Let $G= \langle a \rangle$ be a cyclic group of order $35$. List all elements having order $7$.
I am unsure how to find these elements. I know that they will all be of the form $a^m$, but how can I determine the values of $m$ that will satisfy the question?
On
By the Fundamental Theorem of Cyclic Groups, the only distinct subgroup of order d of a cyclic group <(a)> of order n, is <(a^(n/d))>, thus in this question, the only distinct subgroup of G is <(a^5)>. All subgroups of order 7 of G are <(a^(5*k))>, where 1<=k<=7, and g.c.d(k,7) =1. Thus, the subgroups are <(a^5)>, <(a^10)>, <(a^15)>, <(a^20)>, <(a^25)>, and <(a^30)>.
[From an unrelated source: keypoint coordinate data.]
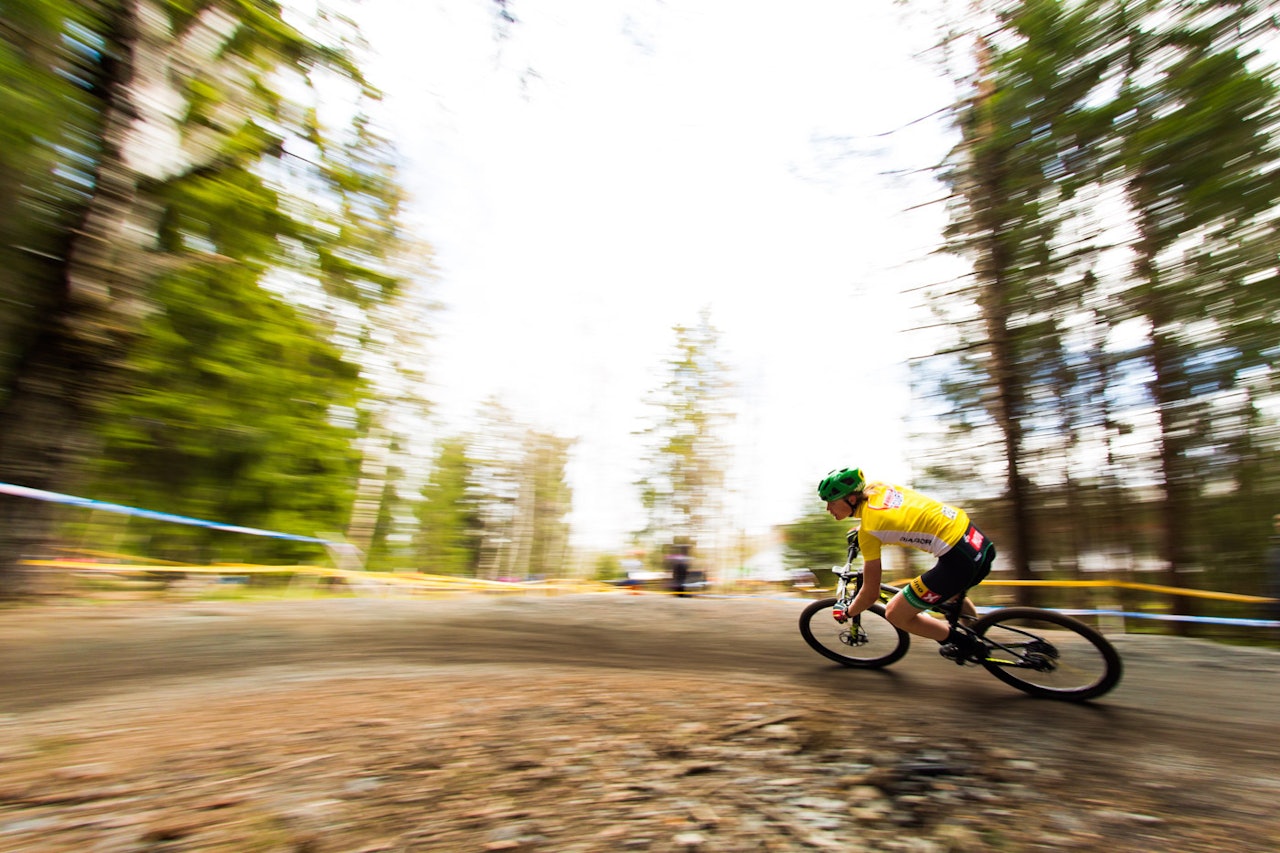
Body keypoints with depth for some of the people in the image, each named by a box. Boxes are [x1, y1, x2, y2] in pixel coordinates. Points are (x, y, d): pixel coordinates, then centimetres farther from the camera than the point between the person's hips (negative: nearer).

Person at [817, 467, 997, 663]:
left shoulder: (868, 531, -14)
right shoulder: (879, 487, 5)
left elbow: (871, 593, -6)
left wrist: (847, 613, 12)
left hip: (959, 558, -9)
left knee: (895, 614, 4)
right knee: (950, 592, 40)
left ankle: (966, 645, 15)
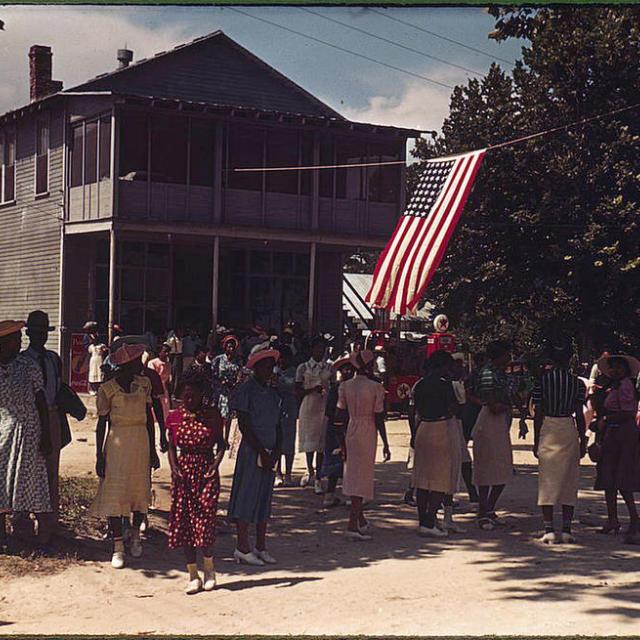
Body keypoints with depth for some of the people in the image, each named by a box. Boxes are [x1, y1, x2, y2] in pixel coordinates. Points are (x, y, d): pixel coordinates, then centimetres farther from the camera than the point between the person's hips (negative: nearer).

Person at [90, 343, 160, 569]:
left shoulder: (144, 384, 5)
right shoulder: (107, 389, -7)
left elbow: (149, 418, 10)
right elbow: (101, 424, -3)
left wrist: (152, 450, 10)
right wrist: (99, 456, -5)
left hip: (141, 441, 4)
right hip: (117, 442, -4)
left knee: (140, 490, 10)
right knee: (115, 493, -4)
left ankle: (136, 536, 29)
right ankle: (118, 547, 2)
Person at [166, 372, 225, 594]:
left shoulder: (212, 415, -1)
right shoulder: (174, 417, 4)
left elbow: (220, 444, 3)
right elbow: (172, 447, 8)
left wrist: (215, 465, -12)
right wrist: (175, 469, -7)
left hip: (206, 473, -2)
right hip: (183, 473, 2)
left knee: (205, 522, -8)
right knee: (183, 523, 3)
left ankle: (209, 568, 16)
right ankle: (193, 575, 14)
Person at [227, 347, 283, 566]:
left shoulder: (272, 393, 13)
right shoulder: (246, 390, -8)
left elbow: (278, 426, 13)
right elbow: (244, 426, -12)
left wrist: (276, 451, -1)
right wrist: (262, 452, -14)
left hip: (269, 452, 7)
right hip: (251, 450, -7)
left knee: (265, 497, 10)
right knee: (247, 495, -4)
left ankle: (260, 547, 17)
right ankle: (242, 547, 1)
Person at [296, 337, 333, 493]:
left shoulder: (329, 368, 8)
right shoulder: (303, 368, 3)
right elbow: (298, 391, 0)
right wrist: (313, 389, -15)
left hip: (325, 409, 1)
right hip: (308, 408, -1)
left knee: (321, 445, 1)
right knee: (309, 442, 2)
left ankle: (317, 479, 6)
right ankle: (310, 472, 23)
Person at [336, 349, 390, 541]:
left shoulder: (345, 386, 2)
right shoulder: (376, 388, -10)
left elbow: (340, 416, 4)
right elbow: (379, 419, -9)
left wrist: (342, 442, 13)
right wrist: (385, 444, -1)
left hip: (350, 432, 5)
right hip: (368, 434, -5)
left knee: (353, 476, 17)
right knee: (363, 476, -1)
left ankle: (360, 519, 31)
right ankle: (353, 525, -5)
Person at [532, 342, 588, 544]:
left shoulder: (542, 380, -2)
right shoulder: (577, 383, -1)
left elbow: (538, 414, -2)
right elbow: (579, 415, -1)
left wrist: (536, 441, 5)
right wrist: (583, 441, 8)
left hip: (547, 430, 0)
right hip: (569, 430, 1)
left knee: (547, 481, 3)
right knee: (569, 481, 8)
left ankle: (549, 530, -3)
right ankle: (566, 529, 7)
The elements of $G$ can be written uniquely as $a^k$ for $0\leq k<35$. In order for $a^k$ to have order $7$, we need $a^{7k}=a^0$, so $7k$ has to reduce to $0$ modulo $35$. In other words, $k$ is a multiple of $5$. This gives $\{a^0,a^5,a^{10},a^{15},a^{20},a^{25},a^{30}\}$. However, the element $a^0$ has order 1 because it is the identity. Thus the elements of order $7$ are: $$ \{a^5,a^{10},a^{15},a^{20},a^{25},a^{30}\}. $$